Many Catholics don’t know—but they should—that the place they call Purgatory does not appear anywhere in the Bible. The Medieval Church invented it. Why? Because when one thinks about an afterlife consisting of rewards or punishments, one soon realizes that most people are neither good enough for Heaven nor bad enough for Hell. Since their souls have to go somewhere, a “third place” called Purgatory was invented. There once your sins are purged, you may Pass Go and proceed to heaven.
Protestants, who deny themselves the handy option of adding new things not revealed by Scripture, are stuck with Heaven and Hell and no place in-between. Makes you wonder why Jesus, who had so much to say about the Kingdom of God, Eternal Life and Damnation remained silent on the question of Purgatory. He must have thought Heaven and Hell exhausted all the possibilities. Maybe he didn’t give the subject much thought. But isn’t God supposed to think of everything? Hard to imagine a Divinity making a conceptual error of this magnitude.
Think about it. Can you name anyone so bad that he or she deserves to suffer for eternity? Guys like Hitler, Stalin and Chairman Mao leap to mind, but eternity is a very long time, and, after slow frying bastards like these for, say a year per victim, all but the most sadistic among us would be inclined to say “Enough Already!” and turn off the burners.

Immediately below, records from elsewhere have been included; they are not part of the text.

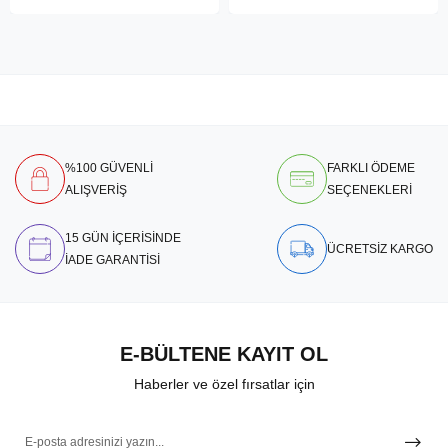
%100 GÜVENLİ
FARKLI ÖDEME
ALIŞVERİŞ
SEÇENEKLERİ
15 GÜN İÇERİSİNDE
ÜCRETSİZ KARGO
İADE GARANTİSİ
E-BÜLTENE KAYIT OL
Haberler ve özel fırsatlar için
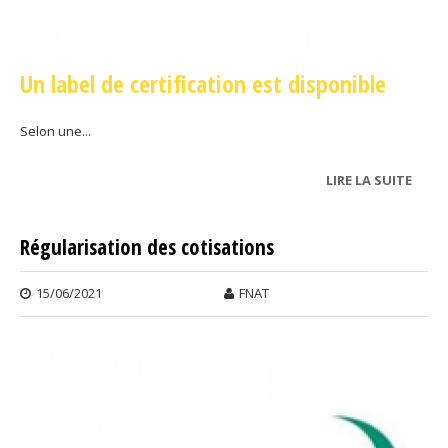
Un label de certification est disponible
Selon une...
LIRE LA SUITE
DE
MESU
ANTI
Régularisation des cotisations
COVI
15/06/2021
FNAT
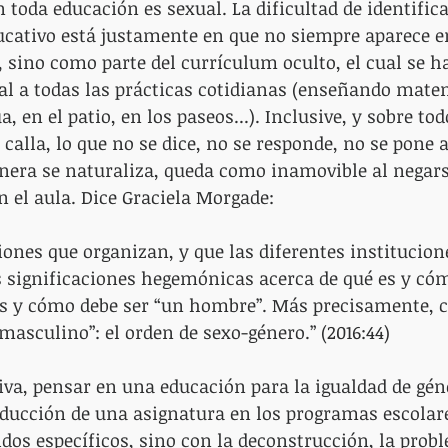
 toda educación es sexual. La dificultad de identifica
ucativo está justamente en que no siempre aparece e
a, sino como parte del currículum oculto, el cual se h
al a todas las prácticas cotidianas (enseñando mate
ua, en el patio, en los paseos...). Inclusive, y sobre t
e calla, lo que no se dice, no se responde, no se pone a
nera se naturaliza, queda como inamovible al negars
 el aula. Dice Graciela Morgade:
ones que organizan, y que las diferentes institucion
 significaciones hegemónicas acerca de qué es y cóm
es y cómo debe ser “un hombre”. Más precisamente, c
masculino”: el orden de sexo-género.” (2016:44)
iva, pensar en una educación para la igualdad de gén
oducción de una asignatura en los programas escolare
dos específicos, sino con la deconstrucción, la prob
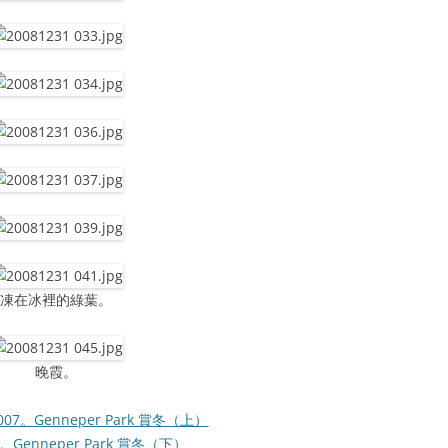
凍在冰裡的綠葉。
晚霞。
2007。Genneper Park 賞冬（上）
07。Genneper Park 賞冬（下）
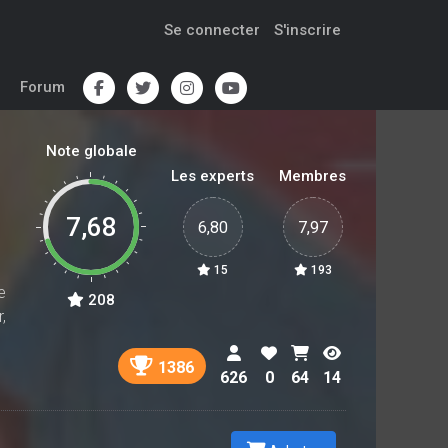
Se connecter
S'inscrire
Forum
Note globale
Les experts
Membres
7,68
6,80
7,97
15
193
e
208
,
1386
626
0
64
14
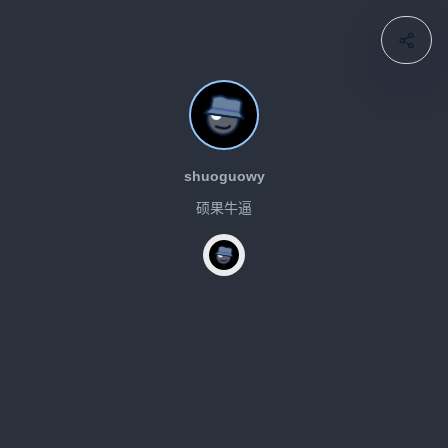
shuoguowy
硕果牛逼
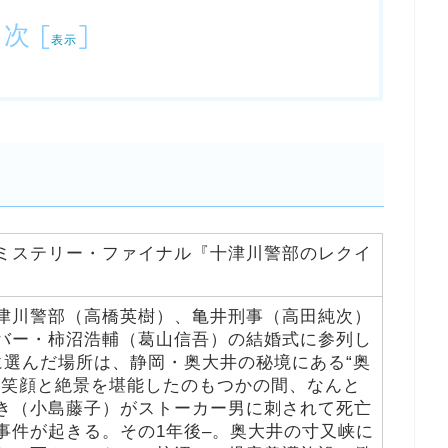
目次
[
]
表示
ミステリー・ファイナル『十津川警部のレクイ
津川警部（高橋英樹）、亀井刑事（高田純次）
バー・柿沼浩輔（葛山信吾）の結婚式に参列し
に選んだ場所は、静岡・奥大井の秘境にある“奥
な笑顔と絶景を堪能したのもつかの間、なんと
き（小島藤子）がストーカー男に刺されて死亡
事件が起きる。その1年後–。奥大井の寸又峡に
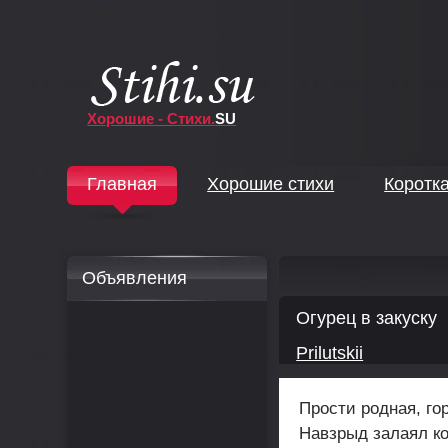
Хорошие - Стихи.
SU
↓
Главная
Хорошие стихи
Коротк
↓
Объявления
Огурец в закуску
Prilutskii
Прости родная, гор
Навзрыд залаял ко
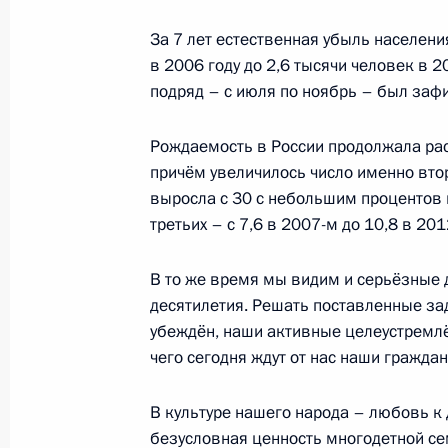
Перечень поручений по итогам зас
За 7 лет естественная убыль населени
совета оргкомитета чемпионата ми
в 2006 году до 2,6 тысячи человек в 
22 ноября 2014 года, 15:00
подряд – с июля по ноябрь – был заф
Рождаемость в России продолжала рас
причём увеличилось число именно вто
Совещание с членами Правительст
выросла с 30 с небольшим процентов в
3 октября 2014 года, 17:20
третьих – с 7,6 в 2007-м до 10,8 в 201
В то же время мы видим и серьёзные
Совещание с членами Правительст
десятилетия. Решать поставленные зад
убеждён, наши активные целеустремлё
12 февраля 2014 года, 17:30
чего сегодня ждут от нас наши граждан
В культуре нашего народа – любовь к 
Совещание с членами Правительст
безусловная ценность многодетной се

Forgetting for a moment about world class monsters like Genghis Khan, it’s not easy to think of people you’ve known or heard about who are bad enough to be sent on a one-way trip to hell. Or, good enough for a one-way trip to heaven. Think of the best person you’ve ever met and the worst. The gap between them is probably wide enough to drive an earth mover through, but is it broad enough for you to say to one: “Spend Eternity in Bliss” and to the other: “Be Damned Forever?”
When I think of the worst people I’ve known, a few days packed together with dozens of other bad people, in a locked cattle car, during a long Russian winter, would be more than sufficient. As for the best of them, most probably believe that virtue is its own reward and would be embarrassed if anyone tried to reward them for doing the right thing throughout their lives. And, since they surely know themselves much better than anyone else possibly could, they probably know they weren’t always as good as other people imagined. One suspects that even St. Francis must have lost his temper once or twice.

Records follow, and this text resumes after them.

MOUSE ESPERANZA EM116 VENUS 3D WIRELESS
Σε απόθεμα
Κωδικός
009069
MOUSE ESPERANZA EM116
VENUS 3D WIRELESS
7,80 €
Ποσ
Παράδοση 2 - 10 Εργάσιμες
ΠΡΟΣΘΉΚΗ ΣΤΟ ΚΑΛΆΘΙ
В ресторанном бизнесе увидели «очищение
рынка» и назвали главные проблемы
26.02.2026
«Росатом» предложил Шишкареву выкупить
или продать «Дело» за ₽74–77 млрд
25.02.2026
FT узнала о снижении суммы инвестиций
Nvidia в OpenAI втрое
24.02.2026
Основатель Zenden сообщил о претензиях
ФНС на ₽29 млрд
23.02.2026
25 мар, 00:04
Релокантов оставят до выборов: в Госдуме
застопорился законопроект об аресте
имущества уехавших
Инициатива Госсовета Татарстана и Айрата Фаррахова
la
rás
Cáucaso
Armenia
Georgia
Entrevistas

That’s why God, if She really existed, and was privy to all our innermost thoughts and longings—as well as all our words and deeds—would qualify as a pretty good judge. In addition, She would also know and remember all there is to know about everyone else who ever lived. Now imagine a Divinity with all of this knowledge, and lots of wisdom to go along with it, sitting in judgment of Adolph Hitler. Knowing everything about him from the moment of his birth on 20 April, 1889 until his death on 30 April, 1945. Can you imagine this God sentencing even Hitler to an eternity of unending torture? Even if this God were Jewish, eventually enough is enough!
So Hell is simply a moral impossibility. What about Heaven? What’s it like? Mohammed said something about 72 virgins. One wonders why not 72 porn stars? Given the sexual capacities of men and women, the question is How many men would each woman in heaven need? (Some say Mohammed meant 72 raisins. This sounds like a joke.)
The Christian heaven isn’t fleshy. The body is gone and only the soul remains. How do souls feel? What can they feel? Does it matter if it’s hot or cold? What about wet or dry? Sweet or sour? The list goes on.
Supposedly it all comes down to something called a State of Bliss that goes on and on and on and on and on. Is there no limit to how much bliss a soul can handle? Can you opt for nothingness after the Bliss begins to get really tiresome after say 311,365,981,409 years?
My idea of Heaven would include the option to eavesdrop from time to time on the goings on back on earth. You could tune into the BBC world news and even check up on friends and descendants still alive. Maybe you could choose to hear only the good news. Massacres, famines, tsunamis, incurable illnesses, etc. could be weeded out. Besides, if you’re already dead, you’ve probably already seen enough hurt and despair “to last a lifetime” as the saying goes. Unless, of course, you died young.
After a few decades of eavesdropping, when all your friends and even your grandchildren are dead, you’d probably stop tuning in. But you could still socialize with old friends, play cards, watch baseball or do whatever you’d like. But doing all of those things means you still have to have a body. Without a body, time would not only seem to stand still, it really would.
Any sane person would choose utter extinction over this.